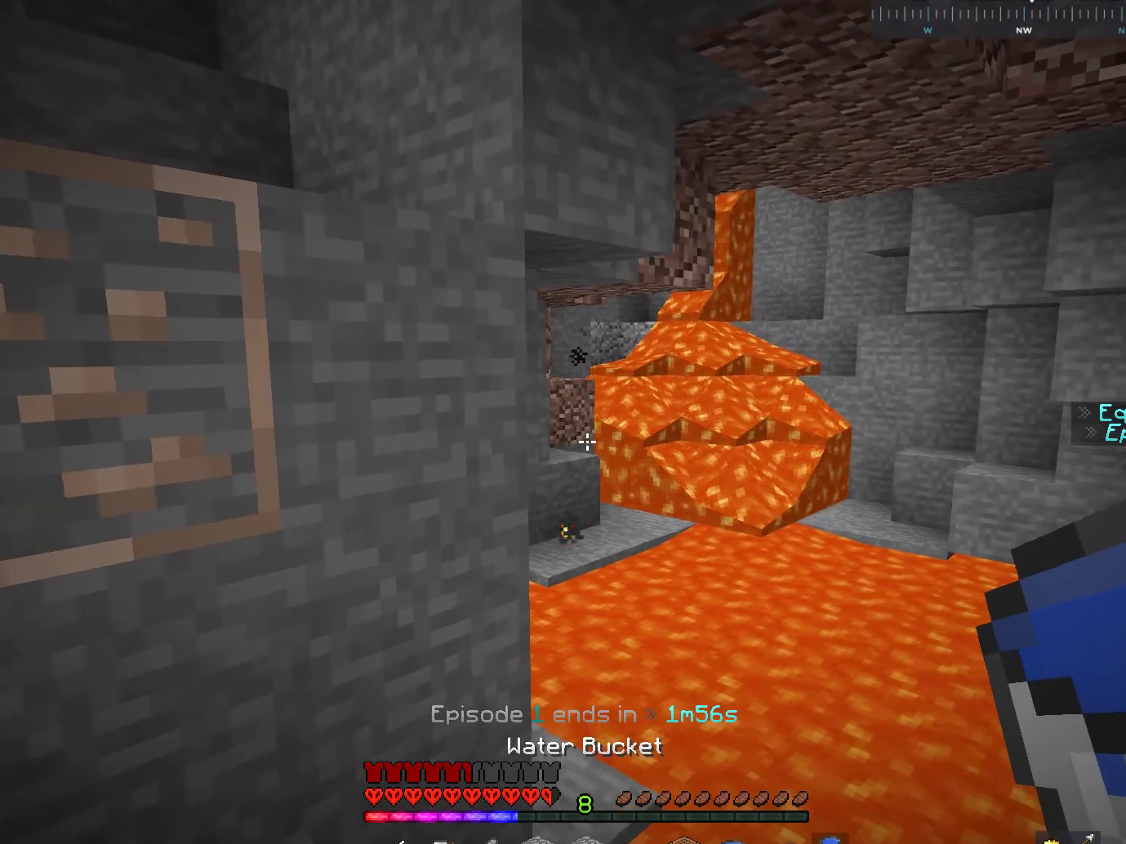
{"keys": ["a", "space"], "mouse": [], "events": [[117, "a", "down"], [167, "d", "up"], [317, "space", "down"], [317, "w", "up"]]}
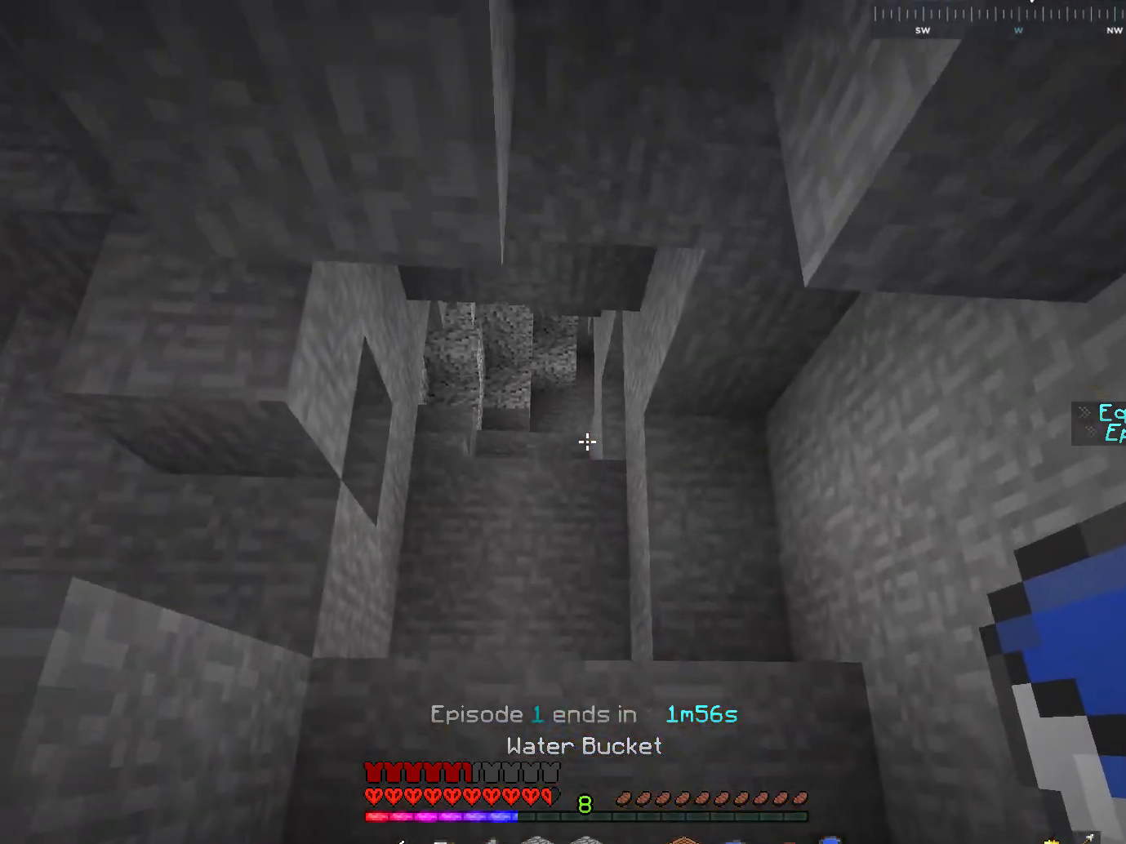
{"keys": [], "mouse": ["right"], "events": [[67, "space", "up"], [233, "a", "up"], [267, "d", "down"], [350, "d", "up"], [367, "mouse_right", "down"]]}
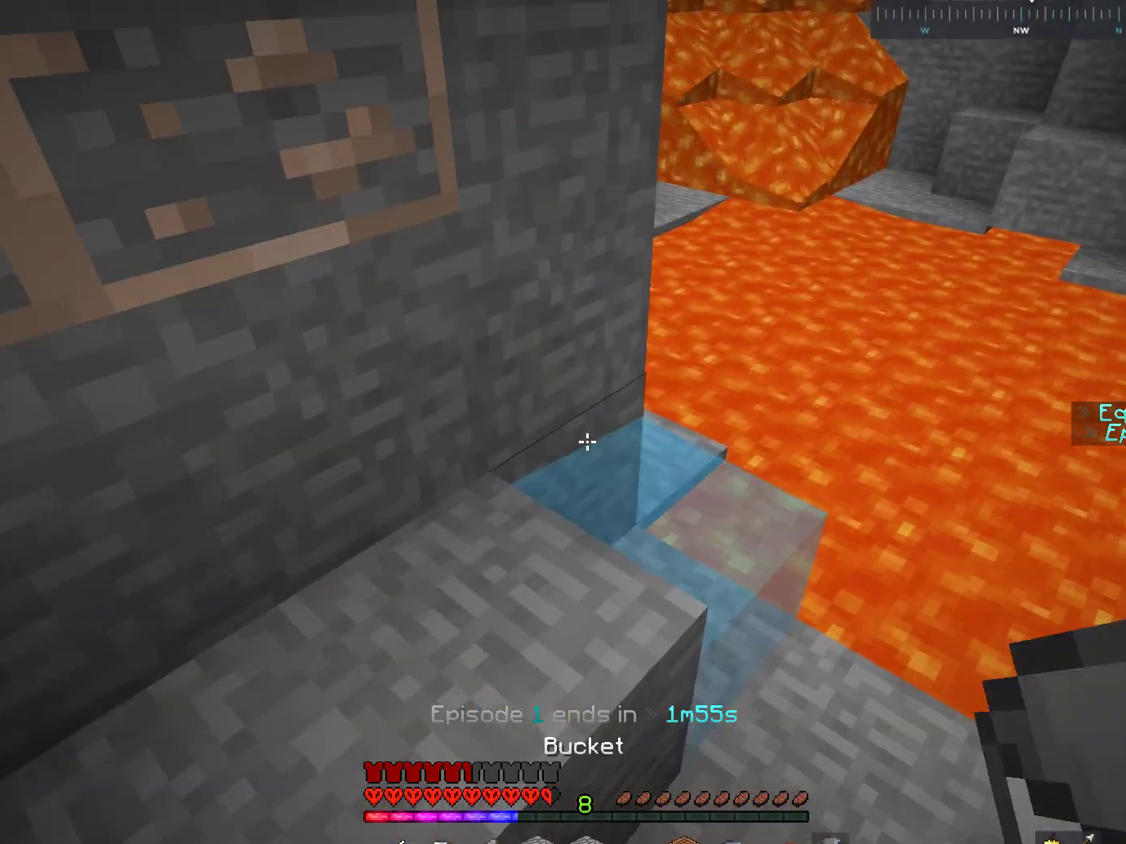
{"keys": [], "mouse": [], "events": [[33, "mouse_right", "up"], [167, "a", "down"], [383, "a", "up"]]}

▸ **Work item**: Go through the material above, and wherever a line holds the word "space", copy it.

▸ **Finished task**:
{"keys": ["a", "space"], "mouse": [], "events": [[117, "a", "down"], [167, "d", "up"], [317, "space", "down"], [317, "w", "up"]]}
{"keys": [], "mouse": ["right"], "events": [[67, "space", "up"], [233, "a", "up"], [267, "d", "down"], [350, "d", "up"], [367, "mouse_right", "down"]]}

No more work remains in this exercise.